Correspondance de Voltaire/1769/Lettre 7538
Je vous remercie, monsieur, du plus grand plaisir que j’aie eu depuis longtemps. J’aime les beaux vers à la folie : ceux que vous avez eu la bonté de m’envoyer sont tels que ceux que l’on faisait il y a cent ans, lorsque les Boileau, les Molière, les La Fontaine, étaient au monde. J’ai osé, dans ma dernière maladie écrire une lettre à Nicolas Despréaux[1] : vous avez bien mieux fait, vous écrivez comme lui.
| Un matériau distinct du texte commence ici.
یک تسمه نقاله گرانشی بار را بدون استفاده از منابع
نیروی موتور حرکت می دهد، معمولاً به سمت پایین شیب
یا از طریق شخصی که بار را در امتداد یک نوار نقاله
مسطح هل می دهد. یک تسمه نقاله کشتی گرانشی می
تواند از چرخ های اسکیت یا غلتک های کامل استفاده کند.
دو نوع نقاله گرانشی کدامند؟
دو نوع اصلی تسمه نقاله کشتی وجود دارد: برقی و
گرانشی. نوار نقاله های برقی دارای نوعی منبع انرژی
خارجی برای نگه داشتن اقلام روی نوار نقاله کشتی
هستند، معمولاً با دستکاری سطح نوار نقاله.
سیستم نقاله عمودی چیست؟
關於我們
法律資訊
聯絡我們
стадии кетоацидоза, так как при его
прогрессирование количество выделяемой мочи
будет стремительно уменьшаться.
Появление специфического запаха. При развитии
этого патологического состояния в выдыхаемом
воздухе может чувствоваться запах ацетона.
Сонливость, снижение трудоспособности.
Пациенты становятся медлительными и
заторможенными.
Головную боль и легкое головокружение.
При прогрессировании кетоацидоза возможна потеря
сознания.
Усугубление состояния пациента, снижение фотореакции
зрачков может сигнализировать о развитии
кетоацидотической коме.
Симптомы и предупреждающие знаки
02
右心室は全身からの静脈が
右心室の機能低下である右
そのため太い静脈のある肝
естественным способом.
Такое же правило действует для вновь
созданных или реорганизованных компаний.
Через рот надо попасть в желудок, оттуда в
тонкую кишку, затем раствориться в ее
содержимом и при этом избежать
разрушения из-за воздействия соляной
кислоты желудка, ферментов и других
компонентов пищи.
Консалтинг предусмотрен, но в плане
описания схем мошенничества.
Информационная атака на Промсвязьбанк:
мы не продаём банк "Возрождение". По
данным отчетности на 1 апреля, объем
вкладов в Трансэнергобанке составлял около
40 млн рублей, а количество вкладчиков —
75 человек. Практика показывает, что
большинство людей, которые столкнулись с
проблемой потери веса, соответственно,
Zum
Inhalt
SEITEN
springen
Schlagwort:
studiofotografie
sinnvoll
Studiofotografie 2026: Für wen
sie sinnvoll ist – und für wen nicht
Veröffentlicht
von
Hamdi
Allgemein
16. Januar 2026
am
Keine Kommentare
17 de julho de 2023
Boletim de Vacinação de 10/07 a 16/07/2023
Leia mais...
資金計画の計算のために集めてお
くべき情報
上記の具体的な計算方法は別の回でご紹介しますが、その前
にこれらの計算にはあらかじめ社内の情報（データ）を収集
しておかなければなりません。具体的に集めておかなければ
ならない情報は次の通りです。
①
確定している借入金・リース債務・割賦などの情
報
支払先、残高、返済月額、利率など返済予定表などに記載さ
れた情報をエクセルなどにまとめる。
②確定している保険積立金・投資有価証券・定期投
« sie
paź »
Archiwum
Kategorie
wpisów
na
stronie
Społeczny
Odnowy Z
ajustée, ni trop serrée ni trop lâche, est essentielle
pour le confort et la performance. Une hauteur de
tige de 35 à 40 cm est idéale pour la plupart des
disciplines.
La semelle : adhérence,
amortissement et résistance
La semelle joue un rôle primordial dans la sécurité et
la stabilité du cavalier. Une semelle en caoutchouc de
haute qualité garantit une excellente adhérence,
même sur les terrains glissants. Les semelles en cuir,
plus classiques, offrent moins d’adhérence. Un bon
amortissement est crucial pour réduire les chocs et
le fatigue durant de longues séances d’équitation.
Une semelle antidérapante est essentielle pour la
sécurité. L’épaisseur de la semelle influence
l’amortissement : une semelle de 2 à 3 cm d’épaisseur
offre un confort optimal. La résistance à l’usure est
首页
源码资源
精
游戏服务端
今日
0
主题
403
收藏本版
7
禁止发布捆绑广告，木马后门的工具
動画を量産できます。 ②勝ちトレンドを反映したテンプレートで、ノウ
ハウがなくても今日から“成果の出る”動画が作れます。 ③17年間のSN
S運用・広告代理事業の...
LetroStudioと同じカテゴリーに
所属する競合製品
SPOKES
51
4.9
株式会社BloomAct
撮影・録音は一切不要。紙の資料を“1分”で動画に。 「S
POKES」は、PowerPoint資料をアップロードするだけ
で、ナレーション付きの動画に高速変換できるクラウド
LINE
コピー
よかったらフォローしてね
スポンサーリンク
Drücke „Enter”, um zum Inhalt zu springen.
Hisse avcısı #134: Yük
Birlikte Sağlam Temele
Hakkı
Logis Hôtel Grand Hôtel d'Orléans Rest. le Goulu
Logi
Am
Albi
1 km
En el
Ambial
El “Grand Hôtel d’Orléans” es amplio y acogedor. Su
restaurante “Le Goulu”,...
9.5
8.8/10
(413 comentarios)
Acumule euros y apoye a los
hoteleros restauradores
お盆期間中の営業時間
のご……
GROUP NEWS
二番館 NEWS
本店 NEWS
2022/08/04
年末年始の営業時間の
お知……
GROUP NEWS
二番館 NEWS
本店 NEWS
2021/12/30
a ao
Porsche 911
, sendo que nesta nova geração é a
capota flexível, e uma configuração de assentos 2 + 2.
« Le jeune bachelier qui répond à tout venant sur l’essence de Dieu ; les prêtres irlandais qui viennent vivre à Paris d’arguments et de messes ; le plus grand des torts est d’avoir trop raison ; la justice qui se cache dans le ciel, tandis que la vérité s’enfonce dans son puits, etc., etc. » sont des traits qui auraient embelli les meilleures épîtres de Nicolas.
Le portrait du sieur d’Aube[2] est parfait. Vous demandez à votre lecteur
S’il connaît par hasard le contradicteur d’Aube,
Qui daubait autrefois, et qu’aujourd’hui l’on daube,
Et que l’on daubera tant que vos vers heureux
Sans contradiction plairont à nos neveux.
Oui, vraiment, je l’ai fort connu et reconnu sous votre pinceau de Téniers.
Si vous vouliez, monsieur, vous donner la peine, à vos heures de loisir, de relimer quelques endroits de ce très-joli discours en vers, ce serait un des chefs-d’œuvre de notre langue.